▶ [Recorded information]
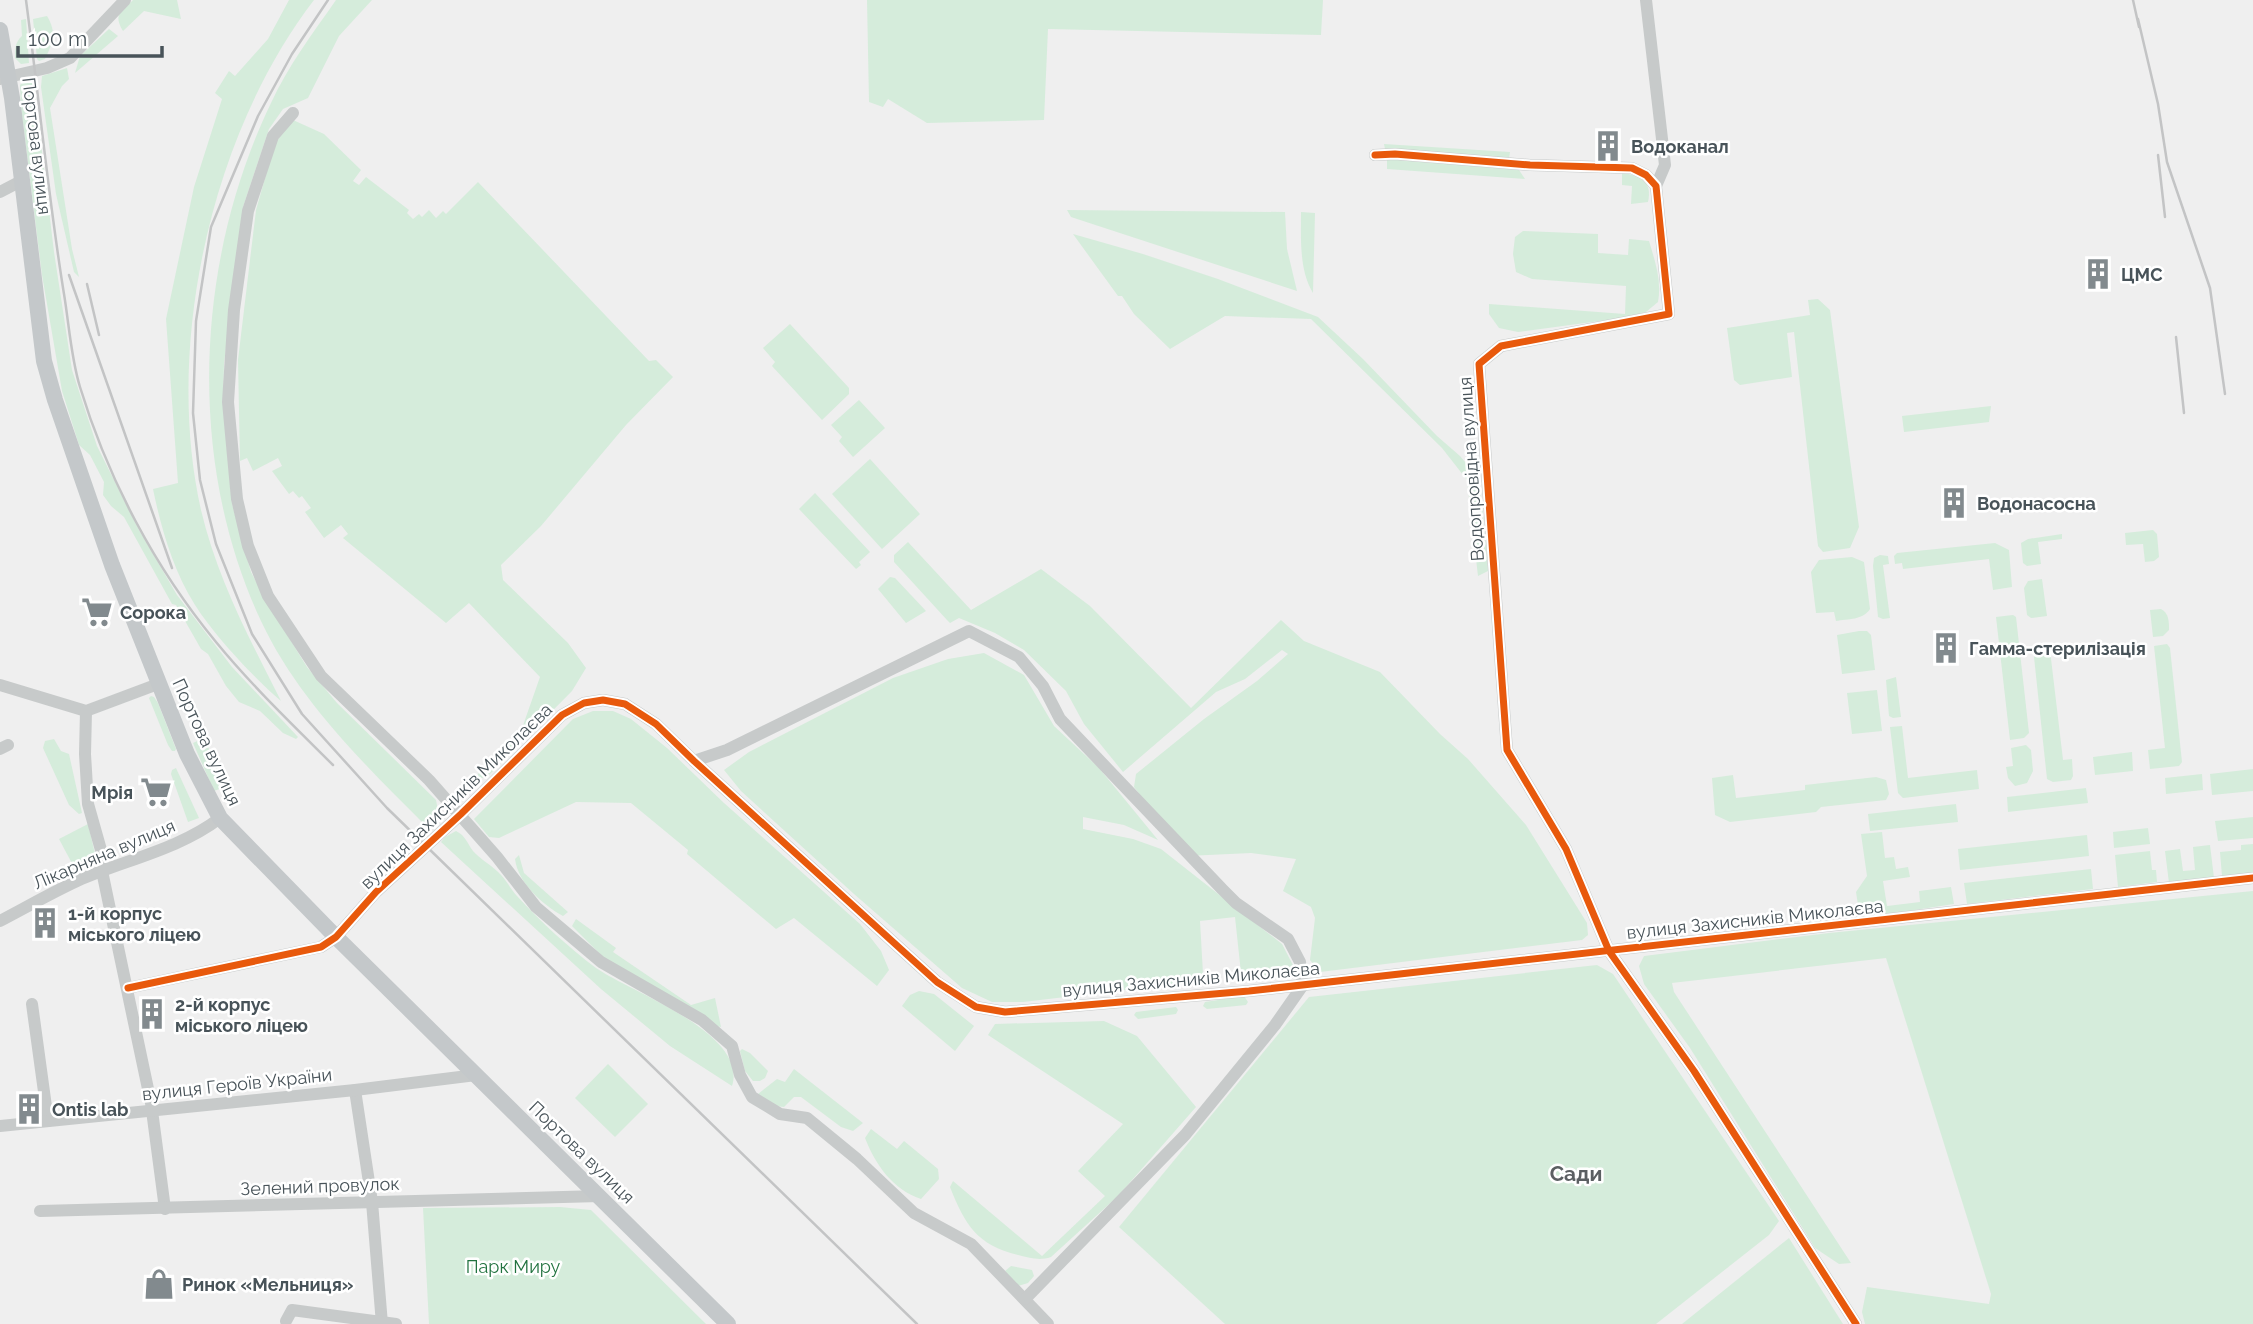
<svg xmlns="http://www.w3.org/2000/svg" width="2253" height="1324" viewBox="0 0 2253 1324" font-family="Raleway,sans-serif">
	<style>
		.green { fill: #d5ecdb }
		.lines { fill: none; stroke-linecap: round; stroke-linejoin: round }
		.minor { stroke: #c7caca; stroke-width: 12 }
		.major { stroke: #c4c8ca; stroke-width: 16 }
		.rail { stroke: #c3c4c5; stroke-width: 2.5 }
		.cycleway-casing { stroke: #fff; stroke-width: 11 }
		.cycleway { stroke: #e8590c; stroke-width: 7 }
		.labels { text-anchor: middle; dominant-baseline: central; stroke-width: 5; stroke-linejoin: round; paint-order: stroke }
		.street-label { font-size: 18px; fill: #485359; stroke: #fff }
		.poi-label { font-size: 18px; font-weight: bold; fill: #485359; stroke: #fff; text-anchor: start }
		.park-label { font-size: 18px; fill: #21723f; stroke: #fff }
		.quarter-label { font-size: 21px; font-weight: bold; fill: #5b5f62; stroke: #fff }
	</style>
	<rect width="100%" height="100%" fill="#efefef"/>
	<g class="green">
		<path d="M133,0H177L181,19L144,11L123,31C113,14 121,12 133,0Z"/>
		<path d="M289,0H314C211,134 164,346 201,510C217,578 250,640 281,701C254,678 214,635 195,605C173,570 161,528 153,489L178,483L166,319L194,187L222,99L215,93L229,71L235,76L268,39Z"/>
		<path d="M336,0H372L339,36L308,98L283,109L269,129L243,207L224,364L223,405L232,504L251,572L267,602L307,667L337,703L436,800L439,816L426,826C365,765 298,700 261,621C186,461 195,261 271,103C288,66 313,33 336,0Z"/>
		<polygon points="867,0 1323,0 1321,35 1048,29 1044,120 927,123 888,99 883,107 869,102"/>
		<path d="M47,16C57,33 53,42 45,59L39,61L37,59L33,19Z"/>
		<path d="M26,19L29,63L21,64L15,58C15,49 15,42 22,36L21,20Z"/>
		<polygon points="109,29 118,36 75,73 80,56"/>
		<polygon points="67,68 69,79 62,86 50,108 72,249 79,277 74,272 56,194 41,87 42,76"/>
		<polygon points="25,80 33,80 34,85 54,252 72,370 97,446 139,530 177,595 232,667 298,737 296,739 283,733 260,711 239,702 226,686 208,654 201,649 176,605 172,604 124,517 111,506 103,495 104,482 90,455 79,445 62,391 42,275 21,107 20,85"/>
		<polygon points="293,120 324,134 361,170 353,181 359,185 366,177 409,210 407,213 413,219 419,214 422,217 429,210 436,218 443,211 446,214 478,182 649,361 656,360 673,377 626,425 541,526 501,565 503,580 568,643 586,668 572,691 488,776 482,778 476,776 520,734 540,677 469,603 446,623 343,538 348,534 341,525 324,538 305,512 311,508 302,496 299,498 293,491 289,494 272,471 282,466 278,458 253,471 247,458 240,461 238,360 256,210 275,143"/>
		<polygon points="1384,144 1510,152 1509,159 1385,149"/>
		<polygon points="1387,159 1519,170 1525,179 1387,169"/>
		<path d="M1622,173C1640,175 1653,182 1648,202L1631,204L1632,186L1622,185Z"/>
		<polygon points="1067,210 1285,212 1287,249 1297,291 1071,217"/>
		<path d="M1301,212L1315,213L1313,293C1299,270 1301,239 1301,212Z"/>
		<path d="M1523,231L1598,234V253L1628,255L1629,239L1649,241C1655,261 1662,281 1658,302L1646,312L1622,318L1518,332L1499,328L1489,314V304L1625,314L1626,286L1532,279L1516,272L1513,254L1515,237Z"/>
		<polygon points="1073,234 1143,254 1218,279 1318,317 1363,359 1437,436 1460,456 1476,475 1482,503 1488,571 1478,576 1467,480 1442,448 1311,319 1225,316 1170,349 1134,314 1122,296 1118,296"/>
		<polygon points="1818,299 1830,310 1859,527 1850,548 1823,552 1818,546 1794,332 1787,333 1792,377 1740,385 1734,380 1727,328 1810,315 1808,300"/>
		<polygon points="790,324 849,388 849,394 822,420 772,366 775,362 763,348"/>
		<polygon points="859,400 885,428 853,457 839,441 842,437 831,425"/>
		<polygon points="1991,406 1989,422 1904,432 1902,416"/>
		<polygon points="870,459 920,514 882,549 832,494"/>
		<polygon points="815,493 870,552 859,562 861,565 856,569 799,509"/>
		<polygon points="2153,530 2157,534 2159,557 2154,561 2145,562 2143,544 2126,545 2125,533"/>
		<polygon points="2062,534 2062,539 2038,542 2041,564 2027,566 2023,563 2021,543 2028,539"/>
		<polygon points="908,542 971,610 1041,569 1090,606 1191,708 1281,620 1304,641 1380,672 1440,734 1468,759 1526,825 1587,923 1588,935 1582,940 1320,972 1310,960 1315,918 1311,907 1283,891 1296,859 1251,853 1187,856 1134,787 1136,774 1204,719 1257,681 1288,654 1282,650 1245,679 1216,692 1123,772 1084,724 1066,691 1024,650 995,633 959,618 950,623 947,620 894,562 894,555"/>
		<polygon points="1995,543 2009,550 2012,587 1993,590 1989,559 1903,569 1902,563 1895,564 1894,556 1897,553"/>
		<polygon points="1880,555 1888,556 1889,564 1883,565 1890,618 1883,619 1878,617 1873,566 1874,558"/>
		<path d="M1852,557L1864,562L1870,609C1863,620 1848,619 1836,621L1834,612L1816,613L1811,572L1819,560Z"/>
		<polygon points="890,577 895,578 926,611 906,623 878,589"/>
		<polygon points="2042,579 2047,616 2031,618 2027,615 2024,588 2028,581"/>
		<path d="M2161,609C2169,613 2169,622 2169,630L2163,636L2153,637L2150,610Z"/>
		<polygon points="2013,615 2016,617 2029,733 2024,738 2010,740 1996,617"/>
		<polygon points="1859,631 1867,631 1871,635 1875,670 1842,674 1837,635"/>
		<polygon points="2167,644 2170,648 2182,762 2179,766 2150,769 2148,750 2165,748 2154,646"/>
		<polygon points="2050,650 2063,760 2072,759 2073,776 2071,780 2053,782 2047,779 2034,657 2037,651"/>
		<polygon points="984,653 1024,675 1054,726 1099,768 1158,840 1124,825 1083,817 1083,829 1133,839 1161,849 1282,944 1295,969 1291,975 1248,980 1241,973 1235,917 1200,921 1203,974 1192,982 1023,1002 992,1002 962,988 854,894 741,791 724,770 749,752 893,678 948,659"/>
		<polygon points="1896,677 1901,717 1893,718 1889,716 1886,680"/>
		<polygon points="1877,690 1882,731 1852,734 1847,693"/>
		<polygon points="151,696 154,697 158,703 176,749 175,751 172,751 168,745 149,698"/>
		<polygon points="593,711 613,711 631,719 667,748 724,803 860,924 881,951 889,970 877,986 794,918 776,929 687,854 688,850 631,803 576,802 499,838 489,837 474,819 573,719"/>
		<polygon points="1902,726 1908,778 1977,770 1979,789 1903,798 1898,793 1890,727"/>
		<polygon points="204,738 224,782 222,788 214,791 193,743"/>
		<polygon points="54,739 61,751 69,754 82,813 79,814 69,805 43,748 45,741"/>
		<polygon points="2026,745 2031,750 2033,771 2027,783 2015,786 2008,778 2006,767 2013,766 2011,748"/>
		<polygon points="2132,752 2133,771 2095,775 2093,757"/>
		<polygon points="176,768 199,818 188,822 171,774 172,770"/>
		<polygon points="2253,769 2253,791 2212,795 2210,774"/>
		<polygon points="2202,774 2203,790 2166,794 2165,778"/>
		<polygon points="1733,775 1736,798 1805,790 1805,785 1876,777 1886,780 1889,794 1886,800 1821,807 1816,812 1730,822 1715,815 1712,778"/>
		<polygon points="2086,788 2088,803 2008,812 2007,797"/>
		<polygon points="1956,804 1958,822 1870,831 1868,814"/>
		<polygon points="2253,817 2253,838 2218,841 2215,821"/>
		<polygon points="88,824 96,858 75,869 59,839"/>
		<polygon points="2148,828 2150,844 2114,848 2113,832"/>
		<path d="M456,831C466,836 467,843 473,851C481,860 493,866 501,875C507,881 511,890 517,896C541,922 568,947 596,968C630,992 749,1033 732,1086L670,1046L601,989L441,842L445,837Z"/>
		<polygon points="1882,832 1885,858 1894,857 1896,869 1908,867 1910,877 1883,881 1887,906 1920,902 1919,891 1951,887 1954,904 1882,915 1871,913 1858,905 1856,892 1867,876 1861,834"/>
		<polygon points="2087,835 2089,856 1960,870 1958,849"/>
		<polygon points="2253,844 2253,873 2222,876 2220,852 2241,850 2241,845"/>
		<polygon points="2210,845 2214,878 2169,883 2165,851 2180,849 2183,871 2195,870 2193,847"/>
		<polygon points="2150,851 2152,870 2156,870 2157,882 2118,887 2115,855"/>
		<path d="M519,855L524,873L568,912L563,916C543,905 518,883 515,859Z"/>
		<polygon points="2091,869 2093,889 1967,904 1964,883"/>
		<polygon points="2253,891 2253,1324 1865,1324 1862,1312 1867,1287 1989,1304 1991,1294 1886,958 1672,983 1674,992 1851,1263 1839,1264 1815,1248 1690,1048 1644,984 1639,966 1644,956 1829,933"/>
		<polygon points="576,919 616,948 613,952 691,1005 715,998 721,1027 716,1026 604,958 572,926"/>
		<polygon points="1597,965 1613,974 1779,1221 1769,1235 1656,1324 1225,1324 1119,1227 1309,997"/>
		<polygon points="919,991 934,994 974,1026 955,1051 902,1006 910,995"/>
		<polygon points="1244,996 1248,1002 1246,1005 1207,1009 1203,1006 1205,1002"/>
		<polygon points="1176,1007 1178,1010 1176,1014 1138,1019 1134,1015 1136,1012"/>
		<path d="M1104,1021L1137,1036L1196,1107L1118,1196L1051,1257C1039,1261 1031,1258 1018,1255C977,1245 965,1225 950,1187L953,1181L1042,1256L1105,1196L1078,1171L1123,1124L988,1035L995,1024Z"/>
		<polygon points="742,1049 750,1053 768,1071 765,1078 760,1081 753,1081 745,1071 740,1051"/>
		<polygon points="608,1064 648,1104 615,1137 575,1098"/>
		<polygon points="794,1069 863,1123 853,1131 841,1127 801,1097 794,1097 784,1107 775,1106 758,1094 777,1079 785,1082"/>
		<path d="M871,1129L897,1149L904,1141L938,1169L939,1179L921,1199C893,1190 875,1164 865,1138Z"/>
		<polygon points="560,1207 591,1210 706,1324 429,1324 423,1208"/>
		<polygon points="1789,1238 1843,1324 1682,1324"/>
		<polygon points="1011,1266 1032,1270 1034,1276 1028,1283 1018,1286 1005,1271"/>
	</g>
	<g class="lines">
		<g class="minor">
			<polyline points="1646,0 1665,165 1656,186"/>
			<polyline points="0,79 47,68 70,58 125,0"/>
			<polyline points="293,113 273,136 248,211 234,310 228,402 237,499 248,546 268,596 321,676 429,780 497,857 536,907 601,962 702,1020 732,1046 740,1075 752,1097 780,1114 807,1118 857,1159 914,1213 971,1244 1048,1324"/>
			<polyline points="1375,155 1395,154 1530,165 1632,168 1646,175 1656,186 1669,314 1501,346 1479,364 1507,750 1566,849 1609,951 1694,1071 1856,1324"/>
			<polyline points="0,192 23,180"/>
			<polyline points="0,685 86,711 158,684"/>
			<polyline points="86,711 85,754 88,804 101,850 102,871 111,914 151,1103 165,1209"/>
			<polyline points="0,749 8,745"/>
			<polyline points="694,761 727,750 969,631 1019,657 1043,686 1060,719 1222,889 1236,903 1288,939 1300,962 1303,985 1275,1025 1185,1135 1025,1299"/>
			<path d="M0,921C25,908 51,893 77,881C124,860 178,850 220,818"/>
			<polyline points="128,988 321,947 336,937 376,892 461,814 562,715 584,703 603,700 625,704 656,724 694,761 937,982 976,1007 1005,1012 1249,991 2253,878"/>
			<polyline points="32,1004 48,1121"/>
			<polyline points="355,1090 372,1202 382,1324"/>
			<polyline points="0,1126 355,1090 476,1075"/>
			<polyline points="40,1211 600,1196"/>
			<polyline points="286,1321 292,1310 396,1324"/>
		</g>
		<polyline class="major" points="0,30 12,98 44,361 55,400 112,565 187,754 220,818 336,937 728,1324"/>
		<g class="rail">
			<path d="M26,0C39,98 48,196 64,294C69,324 71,358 80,387C108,479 155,568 216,642C252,686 293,725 333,765"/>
			<polyline points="328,0 292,54 258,116 211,227 196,321 193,413 200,480 216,544 252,634 302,714 387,808 917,1324"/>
			<polyline points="2133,0 2139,27"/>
			<polyline points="2138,19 2158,104 2167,162 2210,288 2225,394"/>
			<polyline points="2158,155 2165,217"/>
			<polyline points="69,275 172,568"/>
			<polyline points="87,284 99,335"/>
			<polyline points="2176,337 2184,413"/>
		</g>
		<defs>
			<g id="cycleway">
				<polyline points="1375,155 1395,154 1530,165 1632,168 1646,175 1656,186 1669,314 1501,346 1479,364 1507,750 1566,849 1609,951 1694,1071 1856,1324"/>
				<polyline points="128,988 321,947 336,937 376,892 461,814 562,715 584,703 603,700 625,704 656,724 694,761 937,982 976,1007 1005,1012 1249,991 2253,878"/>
			</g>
		</defs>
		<use href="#cycleway" class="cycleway-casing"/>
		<use href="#cycleway" class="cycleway"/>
	</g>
	<defs>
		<symbol id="building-bare" viewBox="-9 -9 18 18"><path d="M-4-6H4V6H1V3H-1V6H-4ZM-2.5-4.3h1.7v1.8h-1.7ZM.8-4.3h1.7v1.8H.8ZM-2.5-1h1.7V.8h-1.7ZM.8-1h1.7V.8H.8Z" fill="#828a8e" stroke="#fff" stroke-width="2.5" paint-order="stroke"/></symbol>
		<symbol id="supermarket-bare" viewBox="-9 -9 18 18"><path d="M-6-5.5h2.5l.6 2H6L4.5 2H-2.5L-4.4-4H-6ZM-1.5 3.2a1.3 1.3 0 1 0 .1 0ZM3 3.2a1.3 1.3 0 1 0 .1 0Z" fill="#828a8e" stroke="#fff" stroke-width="2.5" paint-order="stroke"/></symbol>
		<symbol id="shop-bare" viewBox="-9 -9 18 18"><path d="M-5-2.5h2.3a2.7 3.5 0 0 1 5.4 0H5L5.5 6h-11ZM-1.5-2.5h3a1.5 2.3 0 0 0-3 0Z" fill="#828a8e" stroke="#fff" stroke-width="2.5" paint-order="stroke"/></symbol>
	</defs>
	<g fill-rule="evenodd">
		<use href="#building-bare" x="1586" y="124" width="44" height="44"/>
		<use href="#building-bare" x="2076" y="252" width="44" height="44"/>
		<use href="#building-bare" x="1932" y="481" width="44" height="44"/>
		<use href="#supermarket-bare" x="75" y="590" width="44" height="44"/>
		<use href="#building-bare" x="1924" y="626" width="44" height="44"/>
		<use href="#supermarket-bare" x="134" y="770" width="44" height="44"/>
		<use href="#building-bare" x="23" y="901" width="44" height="44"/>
		<use href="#building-bare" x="130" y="992" width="44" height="44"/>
		<use href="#building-bare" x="7" y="1087" width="44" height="44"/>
		<use href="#shop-bare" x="137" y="1262" width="44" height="44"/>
	</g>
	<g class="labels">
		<g class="street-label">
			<text transform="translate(37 146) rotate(83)">Портова вулиця</text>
			<text transform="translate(1471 469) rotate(-94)">Водопровідна вулиця</text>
			<text transform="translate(207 742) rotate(65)">Портова вулиця</text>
			<text transform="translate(456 796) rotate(-44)">вулиця Захисників Миколаєва</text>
			<text transform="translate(104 854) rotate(-23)">Лікарняна вулиця</text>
			<text transform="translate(1755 919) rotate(-6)">вулиця Захисників Миколаєва</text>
			<text transform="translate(1191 979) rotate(-5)">вулиця Захисників Миколаєва</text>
			<text transform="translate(237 1084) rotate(-6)">вулиця Героїв України</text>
			<text transform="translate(582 1152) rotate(44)">Портова вулиця</text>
			<text transform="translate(320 1186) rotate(-2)">Зелений провулок</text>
		</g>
		<g class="poi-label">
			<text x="1631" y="146">Водоканал</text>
			<text x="2121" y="274">ЦМС</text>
			<text x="1977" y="503">Водонасосна</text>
			<text x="120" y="612">Сорока</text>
			<text x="1969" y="648">Гамма-стерилізація</text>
			<text x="133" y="792" text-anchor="end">Мрія</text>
			<text x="68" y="913">1-й корпус<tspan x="68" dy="21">міського ліцею</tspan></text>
			<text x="175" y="1004">2-й корпус<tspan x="175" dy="21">міського ліцею</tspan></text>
			<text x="52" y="1109">Ontis lab</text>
			<text x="182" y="1284">Ринок «Мельниця»</text>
		</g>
		<g class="park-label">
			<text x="513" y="1266">Парк Миру</text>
		</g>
		<g class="quarter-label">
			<text x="1576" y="1173">Сади</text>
		</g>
	</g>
	<path d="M18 46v10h144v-10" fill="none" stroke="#485359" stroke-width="3.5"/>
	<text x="28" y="46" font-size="21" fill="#485359" stroke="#ffffff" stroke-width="5" paint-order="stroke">100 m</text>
</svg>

▶ [Required action] In the entries above, find each line with "lines" and list it.

▶ [Result of the exercise]
		.lines { fill: none; stroke-linecap: round; stroke-linejoin: round }
	<g class="lines">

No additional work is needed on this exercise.